For all patients taking diazoxide suspension:

  • Signs of an allergic reaction, like rash; hives; itching; red, swollen, blistered, or peeling skin with or without fever; wheezing; tightness in the chest or throat; trouble breathing, swallowing, or talking; unusual hoarseness; or swelling of the mouth, face, lips, tongue, or throat.
  • Signs of high blood sugar like confusion, feeling sleepy, more thirst, more hungry, passing urine more often, flushing, fast breathing, or breath that smells like fruit.
  • Signs of a pancreas problem (pancreatitis) like very bad stomach pain, very bad back pain, or very bad upset stomach or throwing up.
  • Very hard stools (constipation).
  • Very bad belly pain.
  • A fast heartbeat.
  • A heartbeat that does not feel normal.
  • Any unexplained bruising or bleeding.
  • Very bad dizziness or passing out.
  • Very bad headache.
  • Chest pain.
  • Not able to pass urine or change in how much urine is passed.
  • Change in eyesight.
  • Shakiness, trouble moving around, or stiffness.
  • Hair growth in some areas like the forehead, back, arms, and legs.
  • This medicine may cause you to swell or keep fluid in your body. Tell your doctor if you have swelling, weight gain, or trouble breathing.

Children:

  • Change in color of skin to a bluish color like on the lips, nail beds, fingers, or toes.
  • Fast breathing.
  • Flaring of the nostrils, grunting, movements of the chest that are not normal, or trouble with feeding.

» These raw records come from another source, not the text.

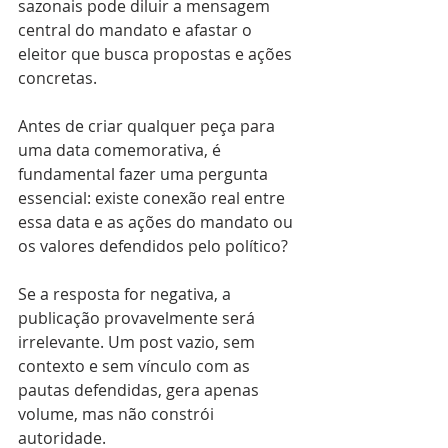
sazonais pode diluir a mensagem 
central do mandato e afastar o 
eleitor que busca propostas e ações 
concretas.
Antes de criar qualquer peça para 
uma data comemorativa, é 
fundamental fazer uma pergunta 
essencial: existe conexão real entre 
essa data e as ações do mandato ou 
os valores defendidos pelo político? 
Se a resposta for negativa, a 
publicação provavelmente será 
irrelevante. Um post vazio, sem 
contexto e sem vínculo com as 
pautas defendidas, gera apenas 
volume, mas não constrói 
autoridade.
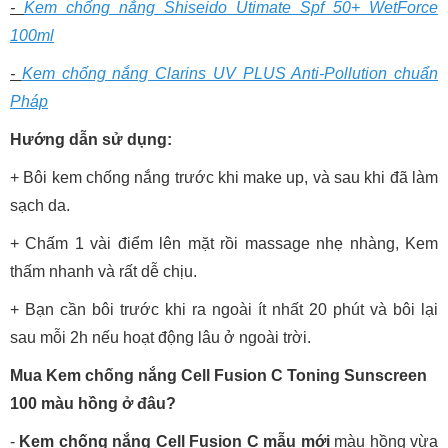
-
Kem chống nắng Shiseido Utimate Spf 50+ WetForce
100ml
-
Kem chống nắng Clarins UV PLUS Anti-Pollution chuẩn
Pháp
Hướng dẫn sử dụng:
+ Bôi kem chống nắng trước khi make up, và sau khi đã làm
sạch da.
+ Chấm 1 vài điểm lên mặt rồi massage nhẹ nhàng, Kem
thấm nhanh và rất dễ chịu.
+ Bạn cần bôi trước khi ra ngoài ít nhất 20 phút và bôi lại
sau mỗi 2h nếu hoạt động lâu ở ngoài trời.
Mua Kem chống nắng Cell Fusion C Toning Sunscreen
100 màu hồng ở đâu?
-
Kem chống nắng Cell Fusion C mẫu mới
màu hồng vừa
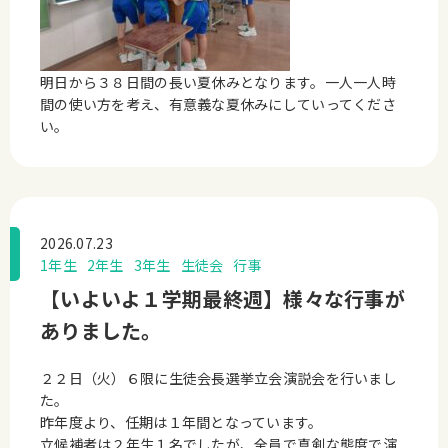
明日から３８日間の長い夏休みとなります。一人一人時
間の使い方を考え、有意義な夏休みにしていってくださ
い。
2026.07.23
1年生
2年生
3年生
生徒会
行事
【いよいよ１学期最終週】様々な行事が
ありました。
２２日（火）６限に生徒会長選挙立会演説会を行いまし
た。
昨年度より、任期は１年間となっています。
立候補者は２年生１名でしたが、全員で真剣な態度で演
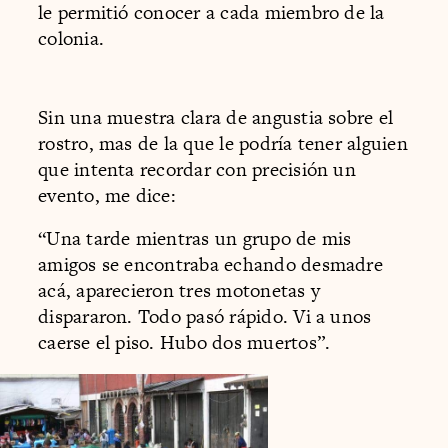
le permitió conocer a cada miembro de la
colonia.
Sin una muestra clara de angustia sobre el
rostro, mas de la que le podría tener alguien
que intenta recordar con precisión un
evento, me dice:
“Una tarde mientras un grupo de mis
amigos se encontraba echando desmadre
acá, aparecieron tres motonetas y
dispararon. Todo pasó rápido. Vi a unos
caerse el piso. Hubo dos muertos”.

What are some other side effects of Diazoxide Suspension?

All drugs may cause side effects. However, many people have no side effects or only have minor side effects. Call your doctor or get medical help if any of these side effects or any other side effects bother you or do not go away:

  • Headache.
  • Upset stomach or throwing up.
  • Hair growth.
  • Not hungry.
  • Belly pain.
  • Loose stools (diarrhea).
  • Change in taste.
  • Feeling tired or weak.

These are not all of the side effects that may occur. If you have questions about side effects, call your doctor. Call your doctor for medical advice about side effects.

You may report side effects to the FDA at 1-800-FDA-1088. You may also report side effects at http://www.fda.gov/medwatch.

If OVERDOSE is suspected:

If you think there has been an overdose, call your poison control center or get medical care right away. Be ready to tell or show what was taken, how much, and when it happened.

How do I store and/or throw out Diazoxide Suspension?

  • Store at room temperature.
  • Protect from light.
  • Store in a dry place. Do not store in a bathroom.
  • Keep all drugs in a safe place. Keep all drugs out of the reach of children and pets.
  • Throw away unused or expired drugs. Do not flush down a toilet or pour down a drain unless you are told to do so. Check with your pharmacist if you have questions about the best way to throw out drugs. There may be drug take-back programs in your area.

Consumer information use

  • If your symptoms or health problems do not get better or if they become worse, call your doctor.
  • Do not share your drugs with others and do not take anyone else's drugs.
  • Keep a list of all your drugs (prescription, natural products, vitamins, OTC) with you. Give this list to your doctor.
  • Talk with the doctor before starting any new drug, including prescription or OTC, natural products, or vitamins.
  • Some drugs may have another patient information leaflet. Check with your pharmacist. If you have any questions about diazoxide suspension, please talk with your doctor, nurse, pharmacist, or other health care provider.
  • If you think there has been an overdose, call your poison control center or get medical care right away. Be ready to tell or show what was taken, how much, and when it happened.

Further information

Always consult your healthcare provider to ensure the information displayed on this page applies to your personal circumstances.